Like for loops, while loops do not return a result, so you must think about what you want the loop to return and save it to an object during the loop.

You can use while loops to do things that take a varying number of iterations, like calculating how long it takes to go broke playing slots (as follows). However, in practice, while loops are much less common than for loops in R:

plays_till_broke <- function(start_with) {
  cash <- start_with
  n <- 0
  while (cash > 0) {
    cash <- cash - 1 + play()
    n <- n + 1
  }
  n
}

plays_till_broke(100)
## 260

11.5 repeat Loops

repeat loops are even more basic than while loops. They will repeat a chunk of code until you tell them to stop (by hitting Escape) or until they encounter the command break, which will stop the loop.

You can use a repeat loop to recreate plays_till_broke, my function that simulates how long it takes to lose money while playing slots:

plays_till_broke <- function(start_with) {
  cash <- start_with
  n <- 0
  repeat {
    cash <- cash - 1 + play()
    n <- n + 1
    if (cash <= 0) {
      break
    }
  }
  n
}

plays_till_broke(100)
## 237

11.6 Summary

You can repeat tasks in R with for, while, and repeat loops. To use for, give it a chunk of code to run and a set of objects to loop through. for will run the code chunk once for each object. If you wish to save the output of your loop, you can assign it to an object that exists outside of the loop.

Repetition plays an important role in data science. It is the basis for simulation, as well as for estimates of variance and probability. Loops are not the only way to create repetition in R (consider replicate for example), but they are one of the most popular ways.

Unfortunately, loops in R can sometimes be slower than loops in other languages. As a result, R’s loops get a bad rap.
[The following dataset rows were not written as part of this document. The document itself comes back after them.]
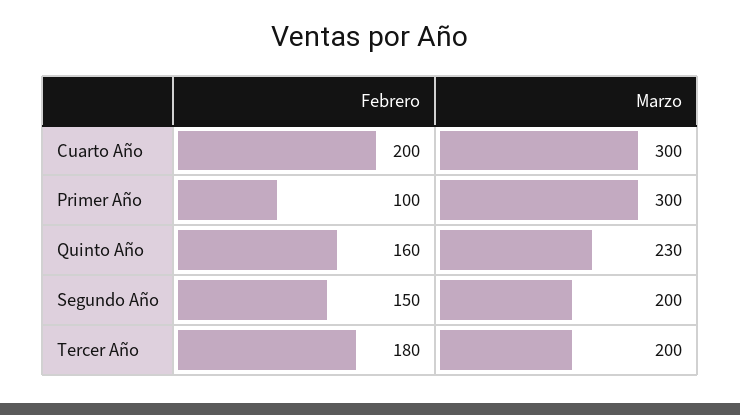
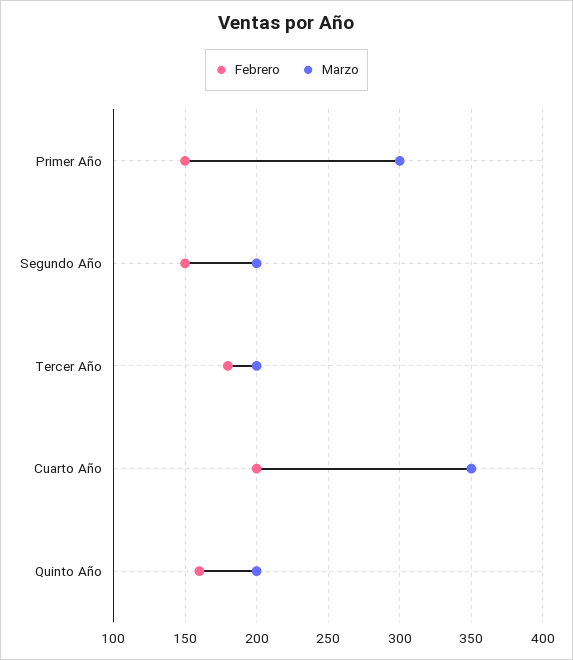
  {
    "Febrero": {
      "Cuarto Año": 200,
-     "Primer Año": 100,
+     "Primer Año": 150,
      "Quinto Año": 160,
      "Segundo Año": 150,
      "Tercer Año": 180
    },
    "Marzo": {
-     "Cuarto Año": 300,
+     "Cuarto Año": 350,
      "Primer Año": 300,
-     "Quinto Año": 230,
+     "Quinto Año": 200,
      "Segundo Año": 200,
      "Tercer Año": 200
    }
  }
This reputation is not entirely deserved, but it does highlight an important issue. Speed is essential to data analysis. When your code runs fast, you can work with bigger data and do more to it before you run out of time or computational power. Speed will teach you how to write fast for loops and fast code in general with R. There, you will learn to write vectorized code, a style of lightning-fast code that takes advantage of all of R’s strengths.